## Task statement
Select, from the material below, each line with "worn" in it.

## Data in this exercise
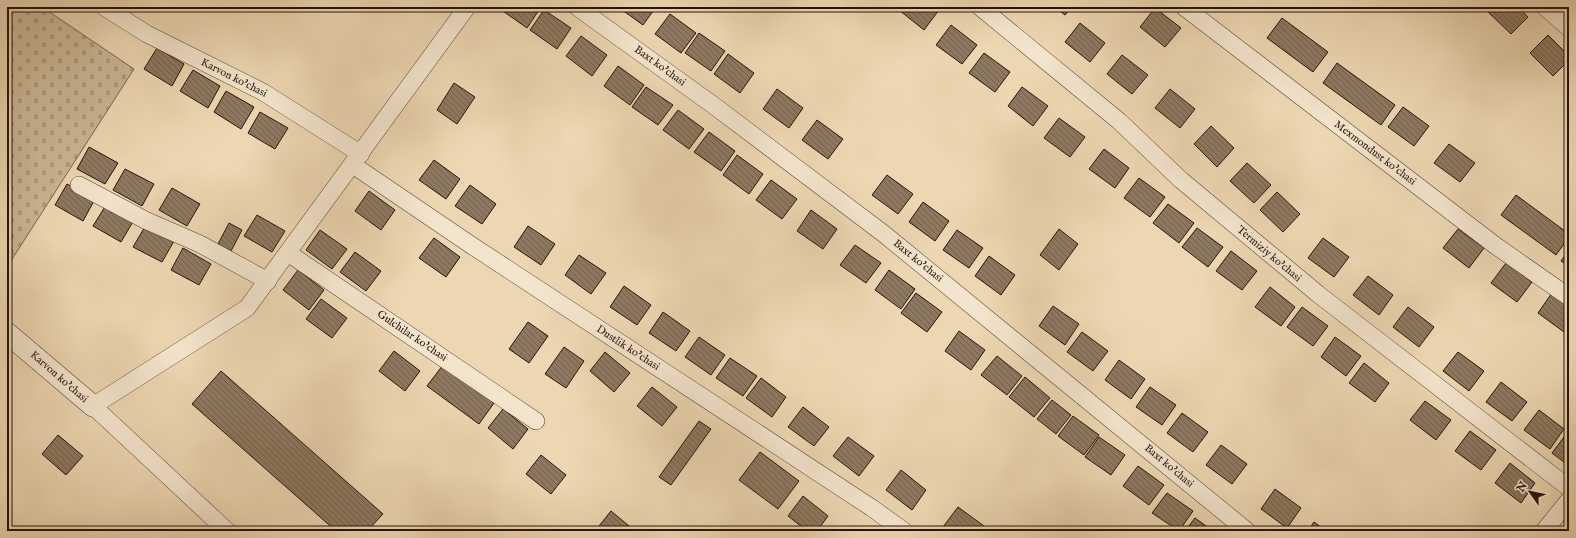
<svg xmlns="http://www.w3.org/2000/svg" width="1576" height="538" font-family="'IM FELL English',serif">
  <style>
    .cemetery { fill: url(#cemetery-stones); stroke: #786550 }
    .building { fill: url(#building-back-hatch); stroke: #24140a }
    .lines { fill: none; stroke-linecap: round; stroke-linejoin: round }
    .minor-casing { stroke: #564534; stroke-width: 18 }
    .tertiary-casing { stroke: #564534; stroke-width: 22 }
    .minor { stroke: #f3e5cd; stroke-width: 17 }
    .tertiary { stroke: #f3e5cd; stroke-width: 21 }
    .labels { text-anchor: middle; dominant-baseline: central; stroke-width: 3.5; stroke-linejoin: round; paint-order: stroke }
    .street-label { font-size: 11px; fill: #24140a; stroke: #f3e5cd }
  </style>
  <defs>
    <pattern id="cemetery-stones" width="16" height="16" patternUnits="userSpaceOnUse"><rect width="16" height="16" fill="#cbb695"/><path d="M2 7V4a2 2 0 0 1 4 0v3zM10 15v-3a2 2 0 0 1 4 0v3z" fill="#ae9c7f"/></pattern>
    <pattern id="building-back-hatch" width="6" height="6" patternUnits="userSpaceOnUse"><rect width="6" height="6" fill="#8d7961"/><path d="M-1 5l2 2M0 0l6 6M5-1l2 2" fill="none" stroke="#73624e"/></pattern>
  </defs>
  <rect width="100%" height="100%" fill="#edd7b2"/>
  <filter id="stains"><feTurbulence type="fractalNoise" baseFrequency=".005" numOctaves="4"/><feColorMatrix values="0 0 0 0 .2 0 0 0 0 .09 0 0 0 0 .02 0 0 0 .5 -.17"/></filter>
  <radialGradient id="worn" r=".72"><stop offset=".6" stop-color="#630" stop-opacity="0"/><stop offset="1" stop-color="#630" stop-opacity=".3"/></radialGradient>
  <polygon class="cemetery" points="7,7 42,7 134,69 7,267"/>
  <g class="building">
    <polygon points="502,7 541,7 527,28 500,9"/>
    <polygon points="618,7 656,7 643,25"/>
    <polygon points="901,7 935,7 939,10 924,30 899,10"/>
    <polygon points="1055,7 1072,7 1065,15"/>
    <polygon points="1493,7 1518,7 1528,17 1511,34 1488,12"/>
    <polygon points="1155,8 1181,28 1165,47 1140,27"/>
    <polygon points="544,10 571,28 557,49 530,30"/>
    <polygon points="670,14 696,33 681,53 655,34"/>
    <polygon points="1282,18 1328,52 1313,72 1267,38"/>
    <polygon points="1080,23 1105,43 1090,62 1065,42"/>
    <polygon points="951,25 977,45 962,64 936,45"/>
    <polygon points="699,33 725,51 711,71 685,53"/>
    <polygon points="1548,35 1569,56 1569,60 1553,76 1530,53"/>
    <polygon points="581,36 607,55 592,76 566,56"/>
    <polygon points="157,48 184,64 172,86 144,69"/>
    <polygon points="984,53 1010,72 995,92 969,73"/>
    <polygon points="728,54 754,73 740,93 714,74"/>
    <polygon points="1122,55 1148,75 1132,94 1107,74"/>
    <polygon points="1337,63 1395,105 1381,125 1323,83"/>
    <polygon points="618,66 644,85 630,105 604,86"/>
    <polygon points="193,70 220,86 208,108 180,91"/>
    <polygon points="454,83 475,97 457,124 437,110"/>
    <polygon points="646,87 673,105 658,125 632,107"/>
    <polygon points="1022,87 1048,106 1033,126 1008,106"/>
    <polygon points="777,89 803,108 789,128 763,109"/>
    <polygon points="1170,89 1195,109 1180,128 1155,108"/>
    <polygon points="226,91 254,107 241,129 214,112"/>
    <polygon points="1403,107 1429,126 1414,146 1388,127"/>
    <polygon points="678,110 704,129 689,149 663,130"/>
    <polygon points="260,112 288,128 275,149 248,133"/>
    <polygon points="1059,118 1085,137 1070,157 1044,138"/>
    <polygon points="817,120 843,139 828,159 802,140"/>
    <polygon points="1211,126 1234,148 1217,167 1194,144"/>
    <polygon points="709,132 735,151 721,171 694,152"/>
    <polygon points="1449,144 1475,163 1460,182 1434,163"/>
    <polygon points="89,147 118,163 105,184 77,169"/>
    <polygon points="1104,149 1129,168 1115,188 1089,169"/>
    <polygon points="737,155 763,174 749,194 723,175"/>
    <polygon points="434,160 460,179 446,199 419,180"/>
    <polygon points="1247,163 1271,185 1254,203 1230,181"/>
    <polygon points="125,169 154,184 142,206 113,190"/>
    <polygon points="887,175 913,194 898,214 872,195"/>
    <polygon points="1139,178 1165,197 1150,217 1124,198"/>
    <polygon points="771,180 797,199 782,219 756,200"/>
    <polygon points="67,184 95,199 83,221 55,205"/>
    <polygon points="470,185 496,204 482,224 455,206"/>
    <polygon points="172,188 200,204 187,226 159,210"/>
    <polygon points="369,191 395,210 381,230 355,211"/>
    <polygon points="1277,192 1300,214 1283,232 1260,210"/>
    <polygon points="1516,195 1569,234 1569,237 1556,255 1501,215"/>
    <polygon points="923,202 949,221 935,241 909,222"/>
    <polygon points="1168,204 1194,223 1179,243 1153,223"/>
    <polygon points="106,205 134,220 121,242 93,226"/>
    <polygon points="811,210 837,229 823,249 797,231"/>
    <polygon points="257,215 285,231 272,252 244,236"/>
    <polygon points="229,223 242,230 231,251 218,244"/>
    <polygon points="146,225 174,241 162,262 133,247"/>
    <polygon points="528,226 555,244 541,265 514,247"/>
    <polygon points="1197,228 1223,247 1208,267 1182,247"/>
    <polygon points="1059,229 1078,244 1059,270 1040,255"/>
    <polygon points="1458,229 1484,248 1469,268 1443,248"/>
    <polygon points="320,230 347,249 332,269 306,250"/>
    <polygon points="957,230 983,248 969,268 943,250"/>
    <polygon points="434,238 460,257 446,277 419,258"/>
    <polygon points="1323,238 1349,257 1334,277 1308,258"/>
    <polygon points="855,245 881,263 866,283 840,265"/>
    <polygon points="183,248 211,264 199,285 171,270"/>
    <polygon points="1569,250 1569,266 1561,261"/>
    <polygon points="1231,251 1257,271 1242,290 1216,271"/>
    <polygon points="355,252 381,271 366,291 340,272"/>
    <polygon points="579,255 606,273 591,294 565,275"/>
    <polygon points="989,256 1015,275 1001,295 975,276"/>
    <polygon points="1506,263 1532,282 1517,302 1491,283"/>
    <polygon points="298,270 324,290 309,310 283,290"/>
    <polygon points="889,270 915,289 901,309 875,290"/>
    <polygon points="1368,276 1393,295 1379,315 1353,295"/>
    <polygon points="624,286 651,305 637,325 610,307"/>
    <polygon points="1270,287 1295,307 1281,326 1255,307"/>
    <polygon points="916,293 942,312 927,332 901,313"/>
    <polygon points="1552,293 1569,305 1569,325 1564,332 1538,313"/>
    <polygon points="321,299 347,318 332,338 306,319"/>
    <polygon points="1053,306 1079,324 1065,345 1039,326"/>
    <polygon points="1302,307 1328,326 1313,346 1287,327"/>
    <polygon points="1408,307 1434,327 1419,347 1393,327"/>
    <polygon points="663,312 690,331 676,351 649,333"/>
    <polygon points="528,322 548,336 529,363 509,349"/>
    <polygon points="959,331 985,350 971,370 945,351"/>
    <polygon points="1082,332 1108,351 1093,371 1067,352"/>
    <polygon points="699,337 725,355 711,375 685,357"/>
    <polygon points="1335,337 1361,356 1346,376 1321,357"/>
    <polygon points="564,347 584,361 566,388 545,374"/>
    <polygon points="394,351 420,371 405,391 379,371"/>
    <polygon points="605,352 630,373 614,392 590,371"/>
    <polygon points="1458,352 1484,371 1469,391 1443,371"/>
    <polygon points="997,356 1022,376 1007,395 981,375"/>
    <polygon points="730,358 757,376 743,396 716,378"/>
    <polygon points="1119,360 1145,379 1131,399 1105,380"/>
    <polygon points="1364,363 1389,383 1375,402 1349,383"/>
    <polygon points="443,365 494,403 479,424 427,386"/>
    <polygon points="221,371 383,514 367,531 336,531 192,404"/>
    <polygon points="1025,377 1050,398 1034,417 1009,397"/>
    <polygon points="761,378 786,397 772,417 746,398"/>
    <polygon points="1501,382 1527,402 1512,421 1486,402"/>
    <polygon points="652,387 677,407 662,426 637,406"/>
    <polygon points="1150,387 1176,405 1162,425 1136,407"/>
    <polygon points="1052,400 1071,415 1056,434 1037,419"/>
    <polygon points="1425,401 1451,420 1436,440 1410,420"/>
    <polygon points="803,407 829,427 814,446 788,427"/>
    <polygon points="503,409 528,429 513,449 488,428"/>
    <polygon points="1539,410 1564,429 1550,449 1524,430"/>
    <polygon points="1182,413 1208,432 1193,452 1167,433"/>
    <polygon points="1073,416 1099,435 1084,455 1058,436"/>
    <polygon points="699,421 711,429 671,485 659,477"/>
    <polygon points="1470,431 1496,450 1481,470 1455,451"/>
    <polygon points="1567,433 1569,435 1569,466 1552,453"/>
    <polygon points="58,435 83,456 66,475 42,454"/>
    <polygon points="848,437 874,456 859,476 833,456"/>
    <polygon points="1099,437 1125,455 1111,475 1085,457"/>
    <polygon points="1221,445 1247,464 1232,484 1206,465"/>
    <polygon points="760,452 799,481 778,509 739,480"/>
    <polygon points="541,455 566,475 551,494 526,474"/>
    <polygon points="1510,463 1535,483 1521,503 1495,483"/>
    <polygon points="1138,466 1164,485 1149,505 1123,486"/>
    <polygon points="901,470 926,490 912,510 886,490"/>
    <polygon points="1275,489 1301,508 1287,528 1261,509"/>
    <polygon points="1167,493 1193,511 1179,531 1152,513"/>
    <polygon points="803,496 828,516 817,531 807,531 788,516"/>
    <polygon points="958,507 984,526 980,531 949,531 943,527"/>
    <polygon points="611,511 635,531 595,531"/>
    <polygon points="1195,518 1213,531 1185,531"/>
    <polygon points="1314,522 1326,531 1308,531"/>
    <polygon points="848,526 854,531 844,531"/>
  </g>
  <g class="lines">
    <defs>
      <g id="minor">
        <polyline points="104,7 147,34 263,92 361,154"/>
        <polyline points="577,7 713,105 884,234 1247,531"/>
        <polyline points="980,7 1119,121 1181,180 1318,294 1569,488"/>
        <polyline points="1184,7 1496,246 1569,297"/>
        <polyline points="1545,7 1569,28"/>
        <polyline points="353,165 471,245 872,508 904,531"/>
        <polyline points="79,185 145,220 200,244 268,281"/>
        <polyline points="288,253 536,421"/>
        <polyline points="227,531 93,406 247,308 467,7"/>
        <polyline points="1544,531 1569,500"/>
      </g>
      <polyline id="tertiary" points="7,333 93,406"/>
    </defs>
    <use href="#minor" class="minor-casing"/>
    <use href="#tertiary" class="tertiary-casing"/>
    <use href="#minor" class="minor"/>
    <use href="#tertiary" class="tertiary"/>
  </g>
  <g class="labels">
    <g class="street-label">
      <text transform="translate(660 66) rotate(36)">Baxt ko'chasi</text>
      <text transform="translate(234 78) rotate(27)">Karvon ko'chasi</text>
      <text transform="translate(1375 153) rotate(37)">Mexmondust ko'chasi</text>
      <text transform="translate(1269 254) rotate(40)">Termiziy ko'chasi</text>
      <text transform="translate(918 261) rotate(39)">Baxt ko'chasi</text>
      <text transform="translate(412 336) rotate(34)">Gulchilar ko'chasi</text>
      <text transform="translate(628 348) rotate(33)">Dustlik ko'chasi</text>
      <text transform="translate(59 377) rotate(41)">Karvon ko'chasi</text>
      <text transform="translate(1169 466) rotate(40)">Baxt ko'chasi</text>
    </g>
  </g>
  <rect width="1576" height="538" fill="none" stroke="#edd7b2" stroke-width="24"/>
  <rect x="8" y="8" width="1560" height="522" fill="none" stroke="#24140a" stroke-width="2"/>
  <rect x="12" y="12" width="1552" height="514" fill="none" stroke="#24140a"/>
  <g transform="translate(1530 492) rotate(303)" stroke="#f3e5cd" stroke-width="3" paint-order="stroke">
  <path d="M0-3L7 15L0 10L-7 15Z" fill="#24140a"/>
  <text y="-6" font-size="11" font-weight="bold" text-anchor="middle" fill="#24140a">N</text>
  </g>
  <rect width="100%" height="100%" filter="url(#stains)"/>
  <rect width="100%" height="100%" fill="url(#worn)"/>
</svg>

## Solution to this exercise
  <radialGradient id="worn" r=".72"><stop offset=".6" stop-color="#630" stop-opacity="0"/><stop offset="1" stop-color="#630" stop-opacity=".3"/></radialGradient>
  <rect width="100%" height="100%" fill="url(#worn)"/>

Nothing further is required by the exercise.